_WORK REQUIRED_: Return only the lines from the one containing "### Twitter Hunter" to the end of the entries below, exactly as written, both ends included.

↓↓↓

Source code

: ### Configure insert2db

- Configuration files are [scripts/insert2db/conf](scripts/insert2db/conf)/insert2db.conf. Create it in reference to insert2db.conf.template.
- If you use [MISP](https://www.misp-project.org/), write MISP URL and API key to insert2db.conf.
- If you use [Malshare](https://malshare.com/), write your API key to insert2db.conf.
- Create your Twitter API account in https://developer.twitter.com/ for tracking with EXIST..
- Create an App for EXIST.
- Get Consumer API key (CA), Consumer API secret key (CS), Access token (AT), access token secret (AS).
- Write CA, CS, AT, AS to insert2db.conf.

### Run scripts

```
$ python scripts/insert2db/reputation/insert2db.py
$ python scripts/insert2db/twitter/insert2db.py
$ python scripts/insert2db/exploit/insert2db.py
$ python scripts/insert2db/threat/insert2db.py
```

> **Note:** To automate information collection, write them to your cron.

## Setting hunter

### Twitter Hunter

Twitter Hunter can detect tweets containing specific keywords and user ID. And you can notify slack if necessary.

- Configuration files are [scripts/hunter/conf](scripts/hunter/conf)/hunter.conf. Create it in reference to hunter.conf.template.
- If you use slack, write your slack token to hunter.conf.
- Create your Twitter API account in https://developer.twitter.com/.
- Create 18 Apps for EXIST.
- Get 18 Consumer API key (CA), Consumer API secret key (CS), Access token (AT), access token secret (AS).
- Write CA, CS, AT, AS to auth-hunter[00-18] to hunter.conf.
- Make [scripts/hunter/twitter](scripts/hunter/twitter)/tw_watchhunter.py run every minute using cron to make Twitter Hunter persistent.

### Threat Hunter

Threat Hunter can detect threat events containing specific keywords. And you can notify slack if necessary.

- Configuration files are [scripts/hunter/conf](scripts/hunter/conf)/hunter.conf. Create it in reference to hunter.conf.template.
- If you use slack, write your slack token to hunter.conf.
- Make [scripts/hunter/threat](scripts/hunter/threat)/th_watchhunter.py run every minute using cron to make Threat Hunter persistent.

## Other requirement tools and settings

↑↑↑

_RESPONSE AREA_:
### Twitter Hunter

Twitter Hunter can detect tweets containing specific keywords and user ID. And you can notify slack if necessary.

- Configuration files are [scripts/hunter/conf](scripts/hunter/conf)/hunter.conf. Create it in reference to hunter.conf.template.
- If you use slack, write your slack token to hunter.conf.
- Create your Twitter API account in https://developer.twitter.com/.
- Create 18 Apps for EXIST.
- Get 18 Consumer API key (CA), Consumer API secret key (CS), Access token (AT), access token secret (AS).
- Write CA, CS, AT, AS to auth-hunter[00-18] to hunter.conf.
- Make [scripts/hunter/twitter](scripts/hunter/twitter)/tw_watchhunter.py run every minute using cron to make Twitter Hunter persistent.

### Threat Hunter

Threat Hunter can detect threat events containing specific keywords. And you can notify slack if necessary.

- Configuration files are [scripts/hunter/conf](scripts/hunter/conf)/hunter.conf. Create it in reference to hunter.conf.template.
- If you use slack, write your slack token to hunter.conf.
- Make [scripts/hunter/threat](scripts/hunter/threat)/th_watchhunter.py run every minute using cron to make Threat Hunter persistent.

## Other requirement tools and settings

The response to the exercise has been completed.